HAN STARED AT the ripple in the slime-coated water where Luke had been standing no more than a second before. Disbelief held him hostage for a moment, and then, to his surprise, it was fear that exploded out of him. Not only because letting Luke die would probably void his deal with Ben but because no one, especially not an innocent kid, deserved to drown under scummy Imperial garbage.
Han scrambled toward the spot where the kid had gone under. “Luke! Luke!”
Blast it all—he couldn’t have lost the kid, not already, not yet, not ever.
“Luke!” Leia screamed, digging under the garbage.
The disgusting water sprayed up around them as Luke broke through the surface. A slimy green tentacle was wrapped around his neck, keeping him in a stranglehold.
“Grab on!” Leia said, extending a long silver pole toward him.
“Shoot it!” Luke gasped out. “My gun’s jammed—”
“Where?” Han said, trying to aim.
“Anywhere!” Luke screamed, then was pulled under again.
Han shot down into the muck, hoping against hope he wasn’t about to hit the kid’s leg. He should have tried grabbing for Luke instead, because once he caught sight of the creature’s single bulbous red eye with a slit pupil, he knew exactly what they were dealing with: a dianoga. Trash monster. Garbage squid. They infested city sewers, scavenging for food with their tentacles, and once they found a meal they wouldn’t give it up without a fight. He didn’t even want to guess how one had ended up on a battle station.
“Luke!” Han shouted, frantically trying to aim. He was a good shot, but he was shooting blind!

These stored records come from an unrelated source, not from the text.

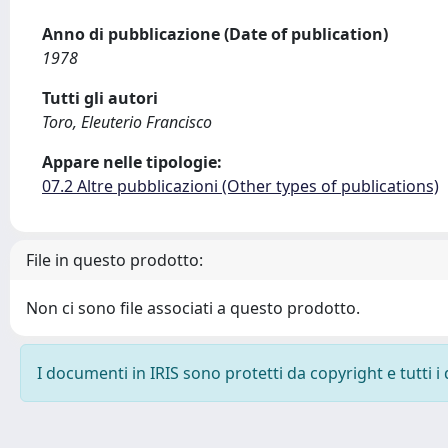
Anno di pubblicazione (Date of publication)
1978
Tutti gli autori
Toro, Eleuterio Francisco
Appare nelle tipologie:
07.2 Altre pubblicazioni (Other types of publications)
File in questo prodotto:
Non ci sono file associati a questo prodotto.
I documenti in IRIS sono protetti da copyright e tutti i 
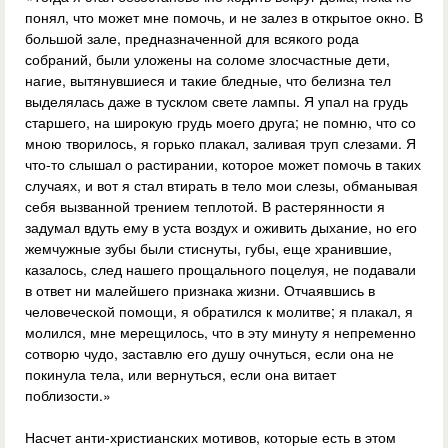
понял, что может мне помочь, и не залез в открытое окно. В
большой зале, предназначенной для всякого рода
собраний, были уложены на соломе злосчастные дети,
нагие, вытянувшиеся и такие бледные, что белизна тел
выделялась даже в тусклом свете лампы. Я упал на грудь
старшего, на широкую грудь моего друга; не помню, что со
мною творилось, я горько плакал, заливая труп слезами. Я
что‑то слышал о растирании, которое может помочь в таких
случаях, и вот я стал втирать в тело мои слезы, обманывая
себя вызванной трением теплотой. В растерянности я
задумал вдуть ему в уста воздух и оживить дыхание, но его
жемчужные зубы были стиснуты, губы, еще хранившие,
казалось, след нашего прощального поцелуя, не подавали
в ответ ни малейшего признака жизни. Отчаявшись в
человеческой помощи, я обратился к молитве; я плакал, я
молился, мне мерещилось, что в эту минуту я непременно
сотворю чудо, заставлю его душу очнуться, если она не
покинула тела, или вернуться, если она витает
поблизости.»
Насчет анти-христианских мотивов, которые есть в этом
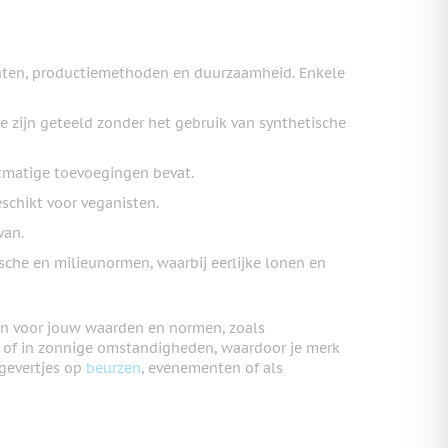
iënten, productiemethoden en duurzaamheid. Enkele
ie zijn geteeld zonder het gebruik van synthetische
stmatige toevoegingen bevat.
schikt voor veganisten.
van.
sche en milieunormen, waarbij eerlijke lonen en
zijn voor jouw waarden en normen, zoals
 of in zonnige omstandigheden, waardoor je merk
ggevertjes op
beurzen
, evenementen of als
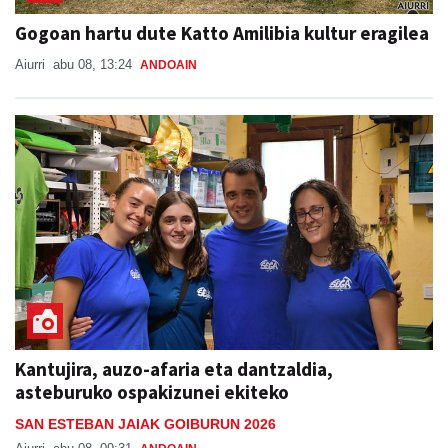
Gogoan hartu dute Katto Amilibia kultur eragilea
Aiurri
abu 08, 13:24
ANDOAIN
Kantujira, auzo-afaria eta dantzaldia,
asteburuko ospakizunei ekiteko
SAN ESTEBAN JAIAK GOIBURUN 2026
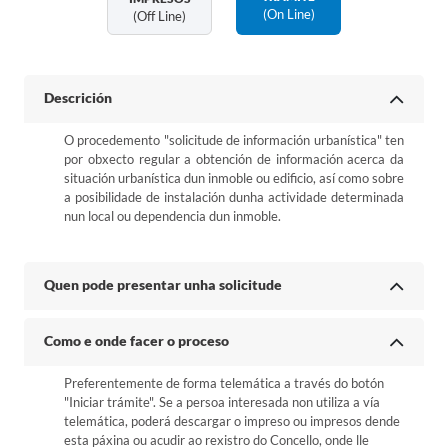
(on Line)
(off Line)
Descrición
O procedemento "solicitude de información urbanística" ten
por obxecto regular a obtención de información acerca da
situación urbanística dun inmoble ou edificio, así como sobre
a posibilidade de instalación dunha actividade determinada
nun local ou dependencia dun inmoble.
Quen pode presentar unha solicitude
Como e onde facer o proceso
Preferentemente de forma telemática a través do botón
"Iniciar trámite". Se a persoa interesada non utiliza a vía
telemática, poderá descargar o impreso ou impresos dende
esta páxina ou acudir ao rexistro do Concello, onde lle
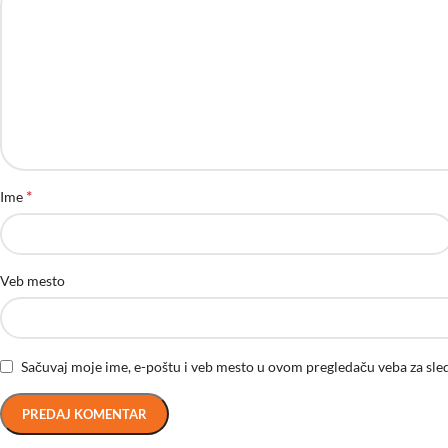
*
Ime
Veb mesto
Sačuvaj moje ime, e-poštu i veb mesto u ovom pregledaču veba za sle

A metallic clang boomed through his ears, so hard the chamber seemed to shake with it. Han kept his focus on clearing the muck, trying to search for any sign of life. There was a beat of silence, and then Luke launched himself up through the water again, gasping and coughing.
“Grab him!” Leia called, scrambling over to them. “What happened?”
“I don’t know!” Luke said, still gagging. “It just let go of me all of a sudden!”
And there it was again, that dread creeping over Han.
“I’ve got a bad feeling about this,” he told the others. His new life motto, apparently. No Force necessary to know for certain.